This was our text accompanying the images:
'As John Szarkowski noted in his introduction to his 1956 book of photographs of Louis Sullivan’s architecture: “When photographers of the nineteenth century first used their cameras to describe formal architecture, they were concerned with buildings the content of which had died, however alive the forms remained.” (Szarkowski, 2000) According to Szarkowski, the problem with architectural photography is that it has continued with this habit of concentrating on the forms of architecture, so much so that “the building became as isolated from life as the insect enclosed in the amber paperweight.” (Szarkowski, 2000) In contrast, his photographs were concerned with the buildings’ “life facts” as well as their “art facts”— a work of formal architecture was approached as a “real building, which people had worked in and maimed and ignored and perhaps loved” (Szarkowski, 2000).
This series of photographs takes its cue from Szarkowski’s approach. The photographs do not attempt to illustrate the buildings and resist the tendency to isolate its subject from its lived context. In our pictorial response to Álvaro Siza Viera’s buildings, we were very much aware that we were photographing after, in the wake of another’s much more encompassing and comprehensive art. Our concern as a result has been very much with the tensions between photography and architecture.
The Faculty of Architecture of the University of Porto involves a virtuoso play of geometric forms and elements, a hyper or embellished modernism. Our photography responded to this by concentrating on the distortions and abstractions of the buildings’ structures through reflections, as well as the drawings and models of student work that could be seen through windows. This allowed us to respond both to the chimerical quality of the buildings and the imaginary and creative realms within. The Carlos Ramos Pavillion, functioning as a further part of the school of architecture, is set within a garden and it is the building’s relationship to this that is integral to our pictures— the geometries and white walls of its structure may jar with its natural setting but also allows integration in providing surfaces on which shadows fall. The pavillion’s exterior is constantly animated by what surrounds it.
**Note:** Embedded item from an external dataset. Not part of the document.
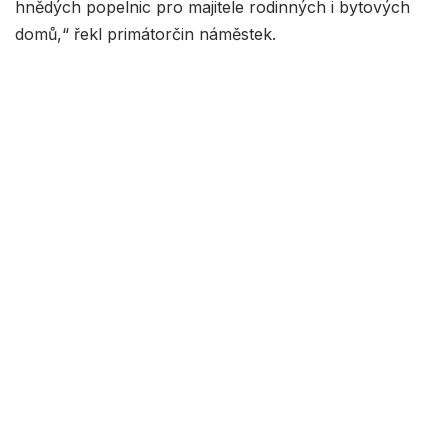
hnědých popelnic pro majitele rodinných i bytových
domů,“ řekl primátorčin náměstek.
The large expanses of glass that surround the interior court of the building allowed us to continue the dynamic established with our pictures of the Faculty of Architecture. The Bouça photographs are the most straightforward. Our fascination here is with tensions between the buildings’ modernist forms and the play of light and shadow upon them, between the symmetries of its structures and the "life facts" of everyday clutter connected with the houses’ occupancy and use, as well as the ever-changing graffiti: wild, colourful, scabrous and vulgar.'
Szarkowski, J. (2000). The Idea of Louis Sullivan. London: Thames & Hudson Ltd.